101 questions with a bioinformatician #27: Michael Barton

This post is part of a series that interviews some notable bioinformaticians to get their views on various aspects of bioinformatics research. Hopefully these answers will prove useful to others in the field, especially to those who are just starting their bioinformatics careers.


Michael Barton is a Bioinformatics Systems Analysis at the Joint Genome Institute (that makes him a JGI BSA?). His work involves developing automated methods for the quality checking of sequencing data and evaluating new bioinformatics software. He may introduce himself as Michael, but as his twitter handle suggests, he is really Mr. Bioinformatics.
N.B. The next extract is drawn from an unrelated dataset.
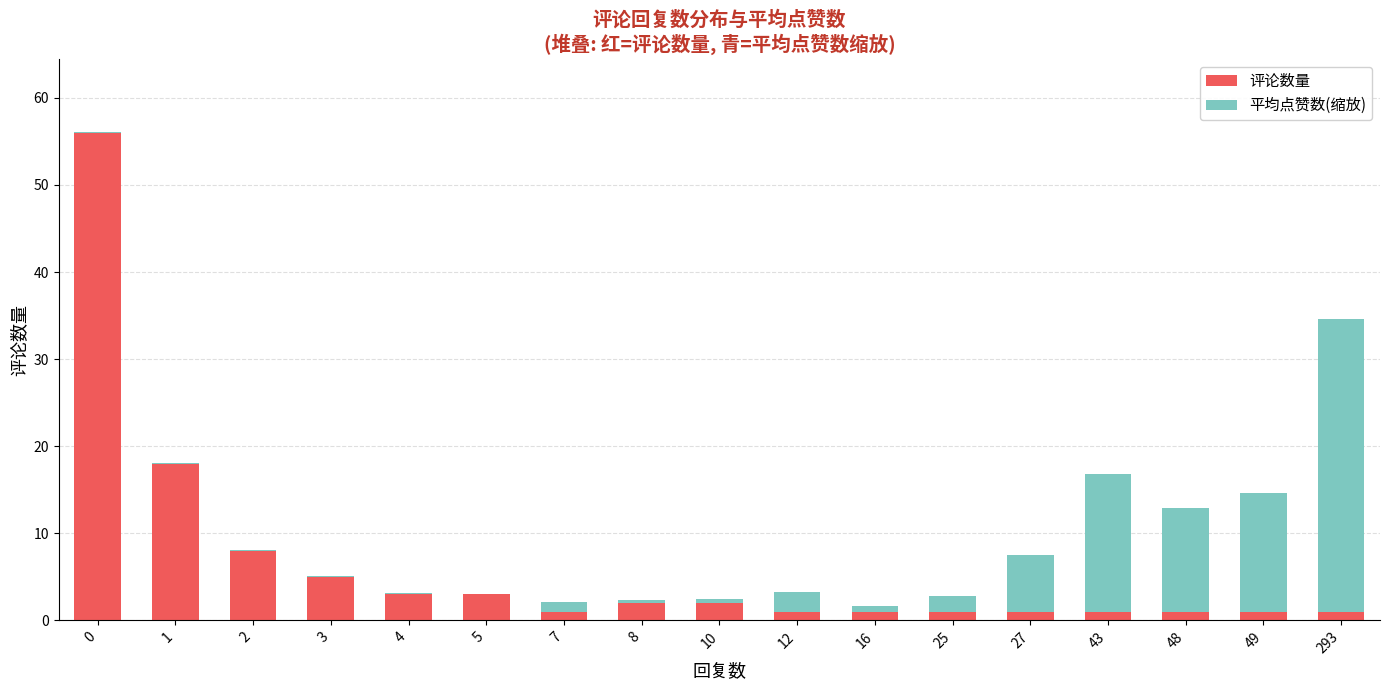

What is the highest value of the 评论数量 series?

56.0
His nucleotid.es website is doing amazing things in the field of genome assembly by using Docker containers to try to parcel up genome assembly pipelines. This is enabling the 'continuous, objective and reproducible evaluation of genome assemblers'. Related to this is the bioboxes project — a great name by the way — which may just succeed in revolutionizing how bioinformatics is done. From the bioboxes manifesto:

Software has proliferated in bioinformatics and so have the problems associated with it: missing or unobtainable code, difficult to install dependencies, unreproducible workflows, all with terrible user experiences. We believe a community standard, using software containers, has the opportunity to solve these problems and increase the standard of scientific software as a whole.

You can find out more about Michael by visiting his Bioinformatics Zen blog or by following him on twitter (@bioinformatics). And now, on to the 101 questions...



001. What's something that you enjoy about current bioinformatics research?

I like that I get to work on interesting problems from time to time. This may seem a trite and easy answer to give, however after university I worked in some jobs that I extremely disliked and I wondered where exactly my life had gone wrong to end up in this position. Luckily I was able to do a Masters degree, get into the field of bioinformatics, and change my career. This job can still be tedious at times, like any job, however overall I am always grateful to work on projects that people find interesting and useful, instead of answering phones in a call centre where someone may start yelling at me.

010. What's something that you don't enjoy about current bioinformatics research?

Getting different tools to work together. Take three different bioinformatics tools that should work together as a pipeline then actually try implementing that pipeline. Then try running it on 10 different datasets from 10 different publications.

As bioinformaticians we're our own worst enemy when it comes to agreeing on community standards so that we can effectively focus on doing research instead of writing glue code. My opinion is that this won't change until we move away from publications as the metric for an academic's value, and instead look at valuing other types of contributions.



011. If you could go back in time and visit yourself as a 18 year old, what single piece of advice would you give yourself to help your future bioinformatics career?

Work can't be everything. I write this because you can work very hard, get everything right and still fail. At least that's my opinion of academia today and I think that's because of how little funding there is. In addition here is some concrete advice which I wish I had known earlier:

  • Learn a functional programming language well enough to write something non-trivial. Functional programming stimulates you to think about solving problems differently, in ways that are often more succinct and robust. Try Haskell or Clojure.
  • Learn linear algebra. Many analyses can be reduced to linear algebra operations, and many biological data can be expressed as matrices. Combining the two can help simplify and reason about problems.



100. What's your all-time favorite piece of bioinformatics software, and why?

Anything written by Hadley Wickham. R is the de-facto analysis language for bioinformatics and Hadley's libraries make R much more enjoyable to use. I highly recommend ggplot2 and dplyr.



101. IUPAC describes a set of 18 single-character nucleotide codes that can represent a DNA base: which one best reflects your personality, and why?

T — because I drink a couple of pots of tea each day at work, usually Redbush.